I like to say I learned something from that grand adventure but I don’t think I did. If anything I learned how shitty it is trying to do something consistently everyday. It wears on you. You start to not care. You wonder what it’s all about. You wonder if your time and motivation is better spent elsewhere. I don’t have anything grand to say about feeling this way because it caused me to mostly stop running and I still have no regrets about doing so. When I stopped, suddenly I had so much more motivation. I started to write more. I started to play video games. It felt like every ounce of my being was expended daily to run a mile, and when I stopped I felt reborn in a way. Like one chapter was closed and I was ready for the next. I felt like a failure, but also like I chose to be a failure. I made a conscious decision to stop, and I did, and while there was some slight pang of regret and failure, I knew it was time.
Big rant about running aside, this is how I feel about blogging and this 30/31/33 day streak, whatever it turns out to be. I think I’ll finish March off, if I can, but I’m really starting to not give a shit. I have that same dread of waking up and forcing out a post before work. Or the dread of forcing out a post after work. I haven’t even thought about my fiction stories or the Morrowind story this week. I haven’t written in my journal .doc in three weeks. Each day is focused on thinking of a blog topic and churning it out. I feel mentally sick when I open the computer screen, the same as I felt walking outside and taking the first few lethargic steps on my mile run.
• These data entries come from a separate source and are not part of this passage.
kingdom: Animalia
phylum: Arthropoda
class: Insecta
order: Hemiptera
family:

But it isn’t so bad once you warm up. I’m having fun with this post, and I know I’ll have a wonderful sense of accomplishment when I tidy this thing up and post it. And I know I’ll continue on to the end of March and feel another sense of accomplishment. And then I know I won’t post more than a few posts in April. As the books I’ve been reading say, “The wheel weaves as the pattern wills.” Or something like that. Yeah.
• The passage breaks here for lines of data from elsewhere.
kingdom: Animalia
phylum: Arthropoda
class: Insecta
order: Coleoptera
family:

Like with running, I’m wondering what the hell all of this is for. Am I learning anything? Am I gaining some sense of routine? Am I turning into a better writer? Am I writing more without thinking of what I’m writing? I’m getting a ton of views this month which is nice — I might break my monthly viewer record today — but is that even for anything? Is my slow decent into madness obvious to everyone that reads these or am I holding it together enough to fool people? Maybe that’s the point of this: a case-study in burnout and giving up. *big sigh* I’m rambling again and I always seem to ramble about shit like this. I don’t even recall the past three weeks of posts. What have I already talked about? What is new? Has anything been insightful? My mood today is one where I could carry on and on about everything. My antidepressants and how I’m wondering if I’ve always felt this way or if I’m somehow changed. Wondering whether this is good or bad. Pondering how March with the virus has been a great time to do this streak thing, how everything is working perfectly somehow. How I still feel trapped in limbo by something. Something about anxiety and insomnia and synesthesia. Yes, synesthesia. And cough medicine. And serotonin. Okay, I’m done with day #27. Onward!